## Brano proposto
Era prima dello scandalo del Mose, dell'arresto del finanziere Roberto Meneguzzo e del doge Giancarlo Galan finito rinchiuso nella prigione dorata della sua villa veneta. Era prima, ovviamente, del disastro della Popolare di Vicenza. E c'era ancora la favola: quella piccola banca popolare nata nella Marca trevigiana del prosecco, dei distretti di eccellenza dell'abbigliamento sportivo, del Nord Est che ce la fa, divenuta in meno di 20 anni uno dei 12 gruppi bancari più importanti del Paese.
5.700 DIPENDENTI E 600 SPORTELLI. Attività per 30 miliardi di euro, 600 sportelli, 5.700 dipendenti. 
E soprattutto una serie vorticosa di acquisizioni di casse più o meno in salute lungo tutta la penisola. Se non fosse stato per quelle ispezioni, il quadretto sarebbe stato completo: una banca del territorio non quotata - l'economia reale, si sa, non è la finanza – al servizio degli imprenditori.
Una storia di piccoli che riescono a dispetto dei grandi, di un sistema bancario nato a lato e nonostante i salotti buoni. Ma la vicenda, alla luce delle indagini in corso, risulta un po' diversa.
AGGIOTAGGIO E OSTACOLO ALLA VIGILANZA. Oggi l'istituto vale poco più di un miliardo, gli ultimi tre esercizi sono in perdita e pendono richieste di risarcimento danni per oltre 174 milioni di euro. Prima del tracollo che ha fatto bruciare 5 miliardi di euro in pochi anni, la procura di Roma aveva iniziato a ipotizzare che l'istituto di credito popolare abbia erogato prestiti facili ai propri soci (pratica vietata) in cambio dell'acquisto di pacchetti azionari per aumentare il valore della banca, considerato falsato dalle autorità di via nazionale e reato per le procure.
Attorno all'ex amministratore delegato Vincenzo Consoli, dominus incontrastato di Veneto Banca per quasi 16 anni, regista della sua ascesa sul palcoscenico nazionale e finito agli arresti il 2 agosto in un'operazione della Guardia di finanza che ha sequestrato decine di milioni di euro in tutta Italia, le cronache raccoglievano i nomi del Veneto che conta - o che contava - e della politica romana: da Gianpiero Samorì a Giancarlo Galan, da Meneguzzo a Denis Verdini.

## Obiettivo del compito
Estrai dal brano su Veneto Banca la parte che si apre con le parole contenenti "Una storia di" e si chiude con "per le procure.", senza alcuna modifica. Le righe che seguono non hanno alcun legame con il brano su Veneto Banca.

## Righe fornite
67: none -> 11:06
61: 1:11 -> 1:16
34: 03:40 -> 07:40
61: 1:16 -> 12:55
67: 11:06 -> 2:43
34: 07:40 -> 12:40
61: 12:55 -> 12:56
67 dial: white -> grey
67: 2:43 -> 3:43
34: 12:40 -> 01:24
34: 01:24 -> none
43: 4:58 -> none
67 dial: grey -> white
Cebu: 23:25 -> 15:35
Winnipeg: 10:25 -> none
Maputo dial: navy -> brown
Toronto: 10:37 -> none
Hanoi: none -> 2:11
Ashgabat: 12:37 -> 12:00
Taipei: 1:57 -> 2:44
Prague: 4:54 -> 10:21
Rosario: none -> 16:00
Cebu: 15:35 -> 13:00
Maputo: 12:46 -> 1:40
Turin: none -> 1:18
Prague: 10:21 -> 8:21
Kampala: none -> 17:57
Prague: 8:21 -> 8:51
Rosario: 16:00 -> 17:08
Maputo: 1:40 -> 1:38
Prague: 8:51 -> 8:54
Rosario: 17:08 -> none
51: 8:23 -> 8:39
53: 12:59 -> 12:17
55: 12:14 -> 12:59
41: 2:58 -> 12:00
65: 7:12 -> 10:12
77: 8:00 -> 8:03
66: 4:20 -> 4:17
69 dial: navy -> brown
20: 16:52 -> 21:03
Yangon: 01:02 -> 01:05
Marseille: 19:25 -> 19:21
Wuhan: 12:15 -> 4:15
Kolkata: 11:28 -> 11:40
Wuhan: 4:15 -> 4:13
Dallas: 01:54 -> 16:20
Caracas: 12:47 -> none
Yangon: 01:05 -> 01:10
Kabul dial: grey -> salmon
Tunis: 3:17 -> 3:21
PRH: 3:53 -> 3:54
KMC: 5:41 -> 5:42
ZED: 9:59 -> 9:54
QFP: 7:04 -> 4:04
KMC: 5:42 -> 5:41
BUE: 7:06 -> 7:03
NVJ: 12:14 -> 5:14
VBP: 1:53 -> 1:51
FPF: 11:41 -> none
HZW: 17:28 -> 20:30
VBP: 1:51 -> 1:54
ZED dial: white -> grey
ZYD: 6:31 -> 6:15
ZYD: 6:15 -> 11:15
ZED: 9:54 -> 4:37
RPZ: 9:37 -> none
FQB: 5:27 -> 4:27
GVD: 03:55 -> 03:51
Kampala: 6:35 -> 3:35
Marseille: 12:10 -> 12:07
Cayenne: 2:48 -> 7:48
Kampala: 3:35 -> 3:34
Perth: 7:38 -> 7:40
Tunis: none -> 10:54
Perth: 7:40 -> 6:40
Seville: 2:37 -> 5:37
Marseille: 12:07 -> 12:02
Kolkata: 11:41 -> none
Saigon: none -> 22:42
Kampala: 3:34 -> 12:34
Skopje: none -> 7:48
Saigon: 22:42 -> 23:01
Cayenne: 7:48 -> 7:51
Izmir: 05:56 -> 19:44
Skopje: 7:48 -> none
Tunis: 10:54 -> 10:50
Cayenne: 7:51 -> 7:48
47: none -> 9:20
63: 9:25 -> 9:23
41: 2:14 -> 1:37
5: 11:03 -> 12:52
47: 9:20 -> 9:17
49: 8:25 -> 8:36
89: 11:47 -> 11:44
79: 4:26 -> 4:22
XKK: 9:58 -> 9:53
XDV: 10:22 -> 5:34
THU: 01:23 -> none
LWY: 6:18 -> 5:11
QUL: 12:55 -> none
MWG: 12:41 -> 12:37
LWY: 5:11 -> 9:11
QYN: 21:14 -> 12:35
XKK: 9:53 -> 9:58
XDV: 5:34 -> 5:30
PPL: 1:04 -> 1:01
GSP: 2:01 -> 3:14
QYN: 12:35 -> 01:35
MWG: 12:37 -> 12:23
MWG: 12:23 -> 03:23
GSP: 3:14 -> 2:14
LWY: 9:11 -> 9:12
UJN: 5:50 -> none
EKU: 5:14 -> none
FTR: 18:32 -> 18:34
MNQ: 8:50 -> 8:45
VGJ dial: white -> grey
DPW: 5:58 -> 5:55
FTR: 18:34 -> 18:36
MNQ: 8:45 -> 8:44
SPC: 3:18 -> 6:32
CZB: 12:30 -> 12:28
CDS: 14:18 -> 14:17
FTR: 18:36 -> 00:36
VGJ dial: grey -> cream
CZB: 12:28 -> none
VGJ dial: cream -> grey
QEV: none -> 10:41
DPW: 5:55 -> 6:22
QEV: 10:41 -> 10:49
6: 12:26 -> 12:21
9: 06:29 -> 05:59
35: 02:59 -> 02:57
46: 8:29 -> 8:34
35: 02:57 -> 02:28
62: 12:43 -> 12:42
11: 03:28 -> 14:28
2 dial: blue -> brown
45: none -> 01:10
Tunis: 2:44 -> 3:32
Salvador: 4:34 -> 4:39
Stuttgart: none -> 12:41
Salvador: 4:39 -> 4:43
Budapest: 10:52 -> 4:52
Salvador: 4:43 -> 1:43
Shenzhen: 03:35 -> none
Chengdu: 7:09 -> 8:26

## Soluzione del problema
Una storia di piccoli che riescono a dispetto dei grandi, di un sistema bancario nato a lato e nonostante i salotti buoni. Ma la vicenda, alla luce delle indagini in corso, risulta un po' diversa.
AGGIOTAGGIO E OSTACOLO ALLA VIGILANZA. Oggi l'istituto vale poco più di un miliardo, gli ultimi tre esercizi sono in perdita e pendono richieste di risarcimento danni per oltre 174 milioni di euro. Prima del tracollo che ha fatto bruciare 5 miliardi di euro in pochi anni, la procura di Roma aveva iniziato a ipotizzare che l'istituto di credito popolare abbia erogato prestiti facili ai propri soci (pratica vietata) in cambio dell'acquisto di pacchetti azionari per aumentare il valore della banca, considerato falsato dalle autorità di via nazionale e reato per le procure.